The DRC was looking for the wrong thing. Initial testing targeted the Zaire strain, which is far more common. Bundibugyo requires specific tests. By the time they switched approaches, the virus had already spread widely and crossed into Uganda.
So the outbreak was already massive by the time anyone knew what it was.
Exactly. Ebola has a two to three week incubation period. People were infected and infectious for weeks before symptoms appeared. When they finally tested for Bundibugyo, they realized the outbreak was more than twice the size they'd initially thought.
What makes this strain different from the Zaire variant that killed 11,000 people in 2014?
Bundibugyo is less lethal—around 30 percent fatality rate versus higher rates for Zaire. But here's the problem: there are no approved vaccines or drugs for Bundibugyo. In 2014, they had nothing either, but they still controlled it through isolation and contact tracing. Now we have those tools, but no pharmaceutical backup if the health system gets overwhelmed.
Can the same containment strategy work now?
In theory, yes. But the DRC is weaker than West Africa was in 2014. It's fighting mpox and measles simultaneously. Malnutrition is widespread. Health worker capacity is limited. And trust in health authorities is fragile—in 2014, locals killed eight Ebola workers. You can't contain an outbreak if communities won't cooperate.
What's the biggest risk to other countries?

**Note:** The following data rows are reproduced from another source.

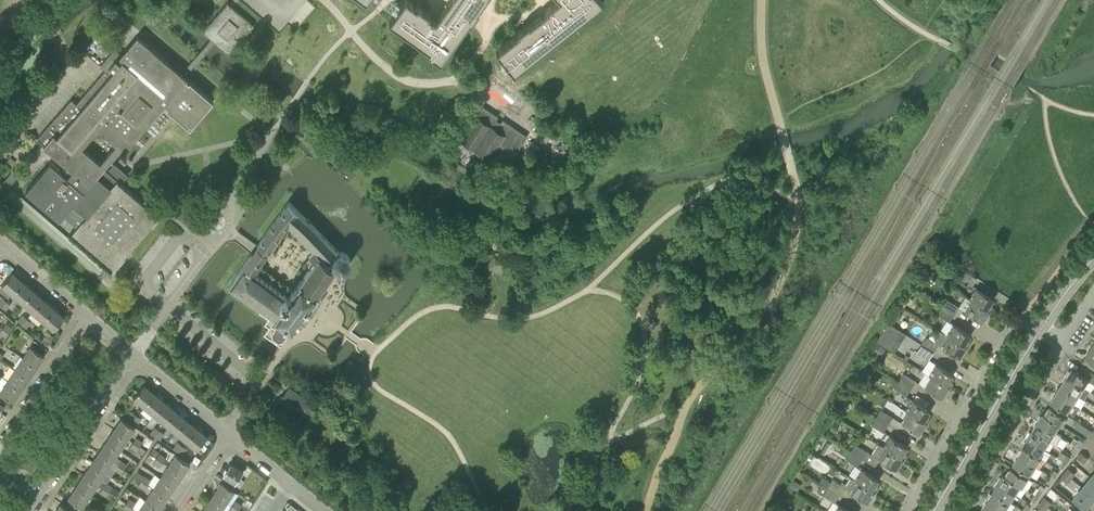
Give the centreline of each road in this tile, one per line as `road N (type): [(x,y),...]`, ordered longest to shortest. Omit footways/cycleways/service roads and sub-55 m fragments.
road 1 (residential): [(1041,328),(1023,316),(907,510)]
road 2 (tertiary): [(934,510),(1041,328)]
road 3 (residential): [(961,510),(1062,340)]
road 4 (residential): [(39,496),(130,358)]
road 5 (residential): [(85,316),(0,445)]
road 6 (residential): [(230,434),(130,358)]

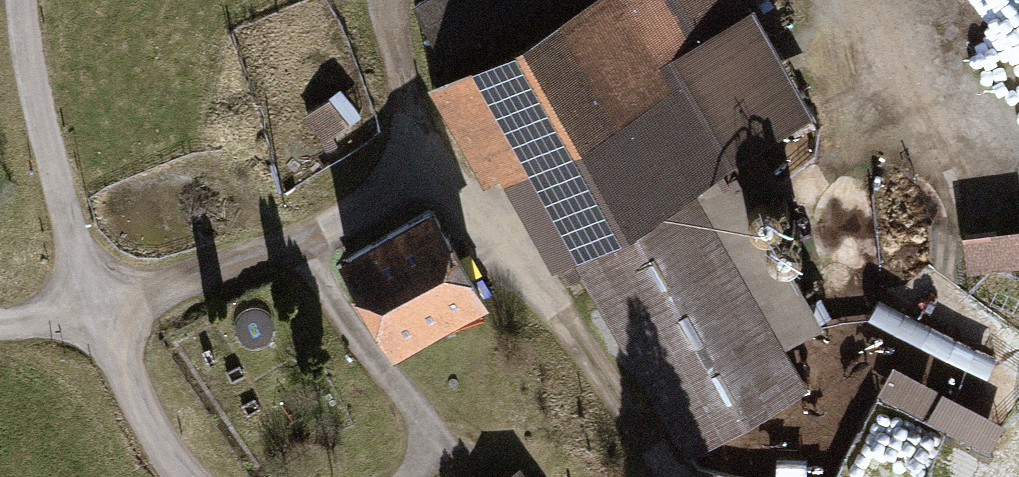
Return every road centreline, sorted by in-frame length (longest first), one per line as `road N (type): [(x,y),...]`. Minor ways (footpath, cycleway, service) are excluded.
road 1 (unclassified): [(109,322),(60,174),(34,0)]
road 2 (unclassified): [(192,476),(165,441),(109,322)]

Travel. A single infected person on a plane can start a chain of transmission anywhere. In 2014, a case in Texas led to four more infections before anyone realized what was happening. Emergency departments need better screening—asking about travel history, knowing which diseases are active in which countries, isolating patients before they infect staff and other patients.
And after the outbreak ends?
Survivors can carry the virus for months. If they have contact with bodily fluids—semen, breast milk, amniotic fluid—they can still transmit it. A large outbreak means many survivors, which means the risk of transmission continues long after the acute phase is over.